» **ЗАДАНИЕ**
Замените «напряженности» на «нестабильности» во всём, что идёт от начала записей до строки с «международного гуманитарного сотрудничества» включительно, а остальное оставьте без изменений. Приведите этот отрывок целиком, но без изображений.
»»
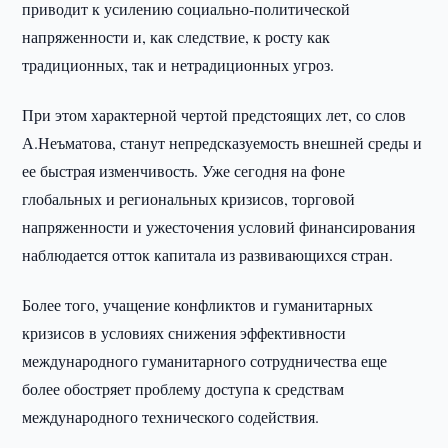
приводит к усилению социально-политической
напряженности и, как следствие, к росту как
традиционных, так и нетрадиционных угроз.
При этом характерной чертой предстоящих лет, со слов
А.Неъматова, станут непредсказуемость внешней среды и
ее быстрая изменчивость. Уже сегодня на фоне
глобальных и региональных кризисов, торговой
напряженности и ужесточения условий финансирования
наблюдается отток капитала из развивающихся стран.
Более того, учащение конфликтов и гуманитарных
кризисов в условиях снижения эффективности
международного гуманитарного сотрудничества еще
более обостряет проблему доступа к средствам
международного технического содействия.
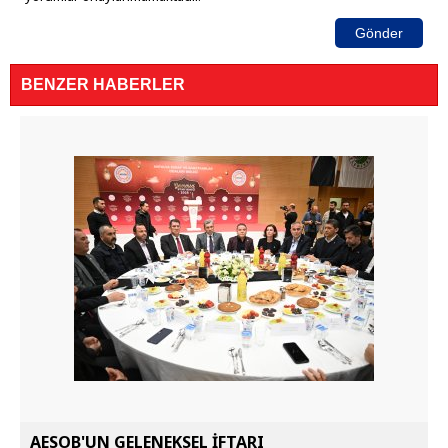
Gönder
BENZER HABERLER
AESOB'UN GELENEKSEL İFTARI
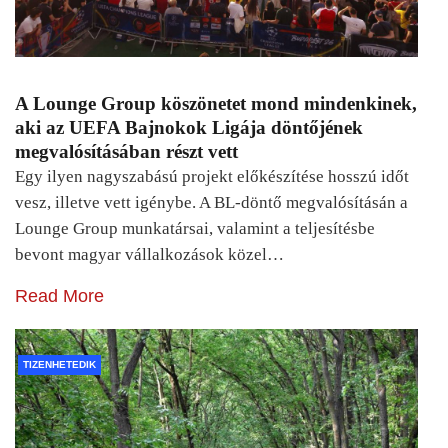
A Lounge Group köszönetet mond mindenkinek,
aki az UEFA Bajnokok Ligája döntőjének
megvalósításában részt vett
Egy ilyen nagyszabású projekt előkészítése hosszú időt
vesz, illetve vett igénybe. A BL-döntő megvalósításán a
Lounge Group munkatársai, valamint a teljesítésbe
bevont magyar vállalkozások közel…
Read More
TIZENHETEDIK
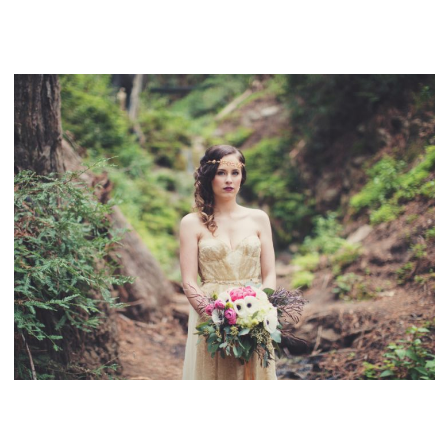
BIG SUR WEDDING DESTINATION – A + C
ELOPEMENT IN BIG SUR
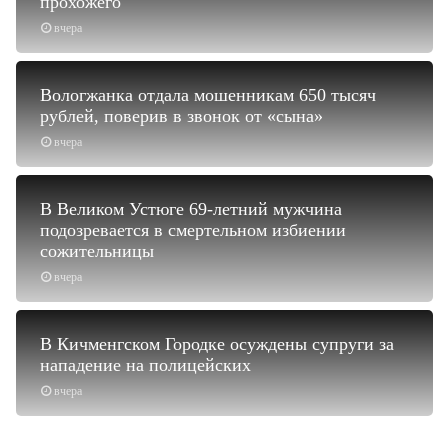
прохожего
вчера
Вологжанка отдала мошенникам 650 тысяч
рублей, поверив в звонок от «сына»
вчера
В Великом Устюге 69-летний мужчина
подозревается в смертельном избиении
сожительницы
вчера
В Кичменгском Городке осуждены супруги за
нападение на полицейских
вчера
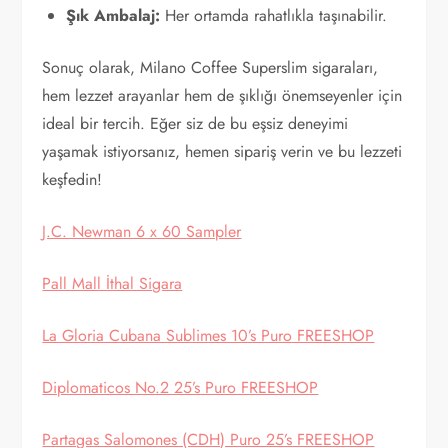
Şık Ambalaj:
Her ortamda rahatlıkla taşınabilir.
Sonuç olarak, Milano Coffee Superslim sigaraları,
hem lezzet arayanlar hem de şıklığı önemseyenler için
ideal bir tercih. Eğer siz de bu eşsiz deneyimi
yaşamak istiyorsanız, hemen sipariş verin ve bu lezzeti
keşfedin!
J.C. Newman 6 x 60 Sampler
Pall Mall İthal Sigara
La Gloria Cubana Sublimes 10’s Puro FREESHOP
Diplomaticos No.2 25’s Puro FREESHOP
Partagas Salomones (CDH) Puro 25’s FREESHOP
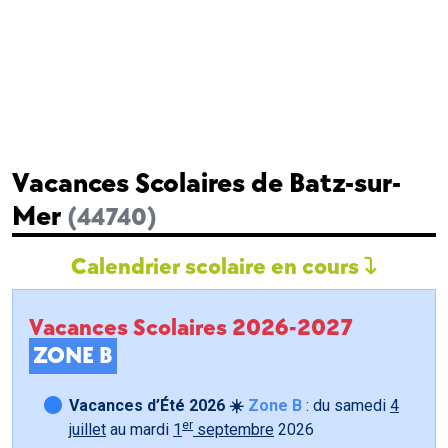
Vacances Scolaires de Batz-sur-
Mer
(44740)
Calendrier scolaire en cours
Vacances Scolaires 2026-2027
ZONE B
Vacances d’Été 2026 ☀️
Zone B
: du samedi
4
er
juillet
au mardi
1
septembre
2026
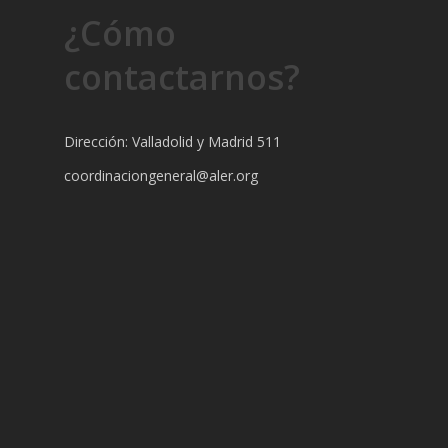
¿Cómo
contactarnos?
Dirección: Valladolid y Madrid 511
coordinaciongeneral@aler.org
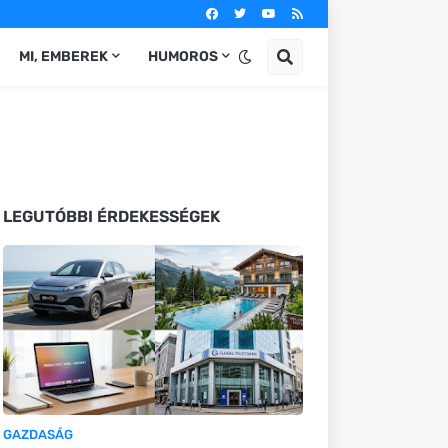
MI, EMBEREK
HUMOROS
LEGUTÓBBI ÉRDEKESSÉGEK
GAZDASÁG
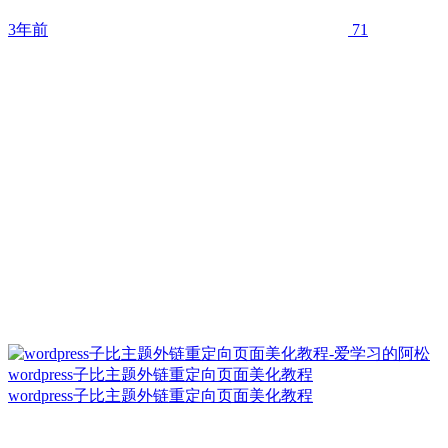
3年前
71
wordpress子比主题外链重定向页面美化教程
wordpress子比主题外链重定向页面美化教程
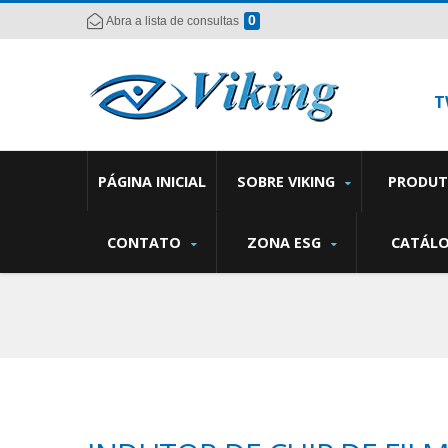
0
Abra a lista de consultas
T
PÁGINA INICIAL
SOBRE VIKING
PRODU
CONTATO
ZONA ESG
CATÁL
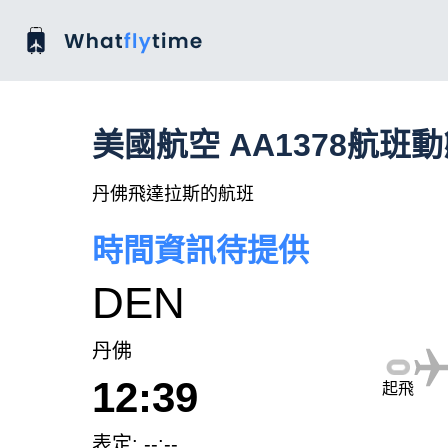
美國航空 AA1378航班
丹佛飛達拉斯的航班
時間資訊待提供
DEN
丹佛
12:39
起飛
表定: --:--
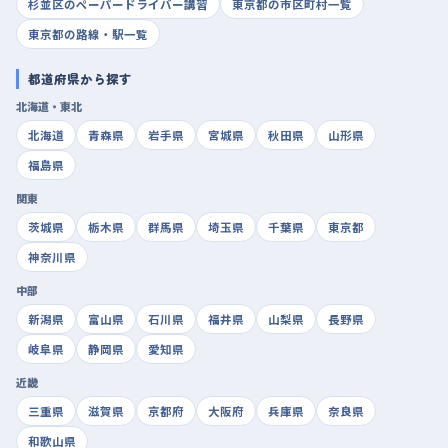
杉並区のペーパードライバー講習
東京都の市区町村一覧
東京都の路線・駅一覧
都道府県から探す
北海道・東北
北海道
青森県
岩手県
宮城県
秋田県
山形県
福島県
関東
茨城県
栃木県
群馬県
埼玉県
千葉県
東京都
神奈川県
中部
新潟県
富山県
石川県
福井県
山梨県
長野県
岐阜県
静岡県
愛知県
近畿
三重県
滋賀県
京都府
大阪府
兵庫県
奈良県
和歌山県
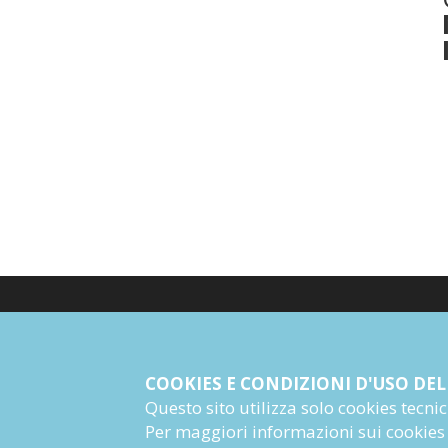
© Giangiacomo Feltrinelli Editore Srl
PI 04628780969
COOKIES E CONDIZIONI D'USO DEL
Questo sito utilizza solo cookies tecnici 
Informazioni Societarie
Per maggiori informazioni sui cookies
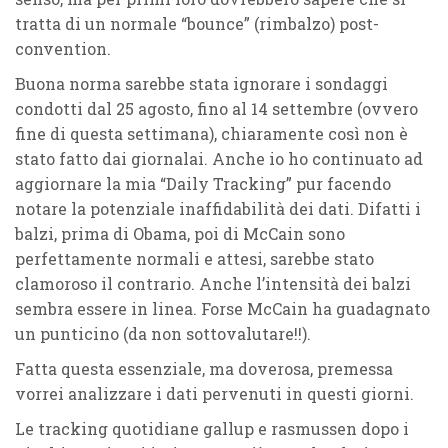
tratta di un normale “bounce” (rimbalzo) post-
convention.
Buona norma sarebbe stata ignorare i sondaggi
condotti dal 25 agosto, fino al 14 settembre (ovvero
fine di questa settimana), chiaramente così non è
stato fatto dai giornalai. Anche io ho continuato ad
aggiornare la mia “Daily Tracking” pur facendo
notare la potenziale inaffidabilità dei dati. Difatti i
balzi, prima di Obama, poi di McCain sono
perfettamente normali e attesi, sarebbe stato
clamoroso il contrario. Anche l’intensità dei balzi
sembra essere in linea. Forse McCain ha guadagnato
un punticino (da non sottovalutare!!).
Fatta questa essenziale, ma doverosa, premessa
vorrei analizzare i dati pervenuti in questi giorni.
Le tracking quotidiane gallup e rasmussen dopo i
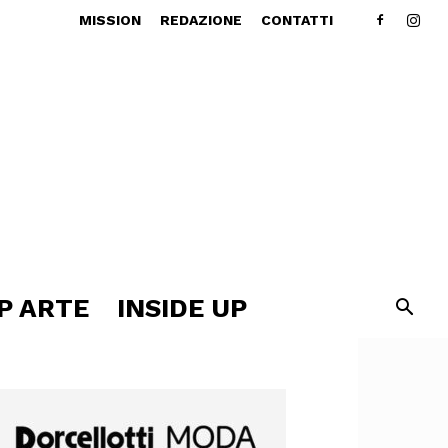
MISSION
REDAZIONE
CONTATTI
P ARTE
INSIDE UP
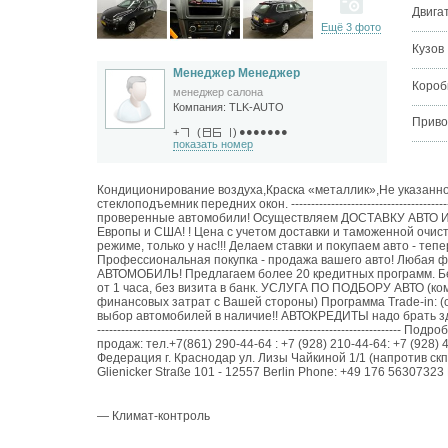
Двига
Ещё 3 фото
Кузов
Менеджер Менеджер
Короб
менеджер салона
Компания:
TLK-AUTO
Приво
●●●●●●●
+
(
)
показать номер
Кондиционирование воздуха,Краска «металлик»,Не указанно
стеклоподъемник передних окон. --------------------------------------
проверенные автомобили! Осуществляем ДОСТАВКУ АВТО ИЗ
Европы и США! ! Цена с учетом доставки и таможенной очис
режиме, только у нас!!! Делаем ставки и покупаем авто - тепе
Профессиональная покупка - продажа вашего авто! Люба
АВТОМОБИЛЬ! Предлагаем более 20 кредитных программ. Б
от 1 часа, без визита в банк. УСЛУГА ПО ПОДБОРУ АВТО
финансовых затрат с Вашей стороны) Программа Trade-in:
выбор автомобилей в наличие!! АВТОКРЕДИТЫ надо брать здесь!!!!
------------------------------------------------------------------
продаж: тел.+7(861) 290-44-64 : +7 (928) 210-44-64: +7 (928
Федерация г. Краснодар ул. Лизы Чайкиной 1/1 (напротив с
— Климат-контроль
««
» **ОТВЕТ НА ЗАДАНИЕ**
приводит к усилению социально-политической
нестабильности и, как следствие, к росту как
традиционных, так и нетрадиционных угроз.
При этом характерной чертой предстоящих лет, со слов
А.Неъматова, станут непредсказуемость внешней среды и
ее быстрая изменчивость. Уже сегодня на фоне
глобальных и региональных кризисов, торговой
нестабильности и ужесточения условий финансирования
наблюдается отток капитала из развивающихся стран.
Более того, учащение конфликтов и гуманитарных
кризисов в условиях снижения эффективности
международного гуманитарного сотрудничества еще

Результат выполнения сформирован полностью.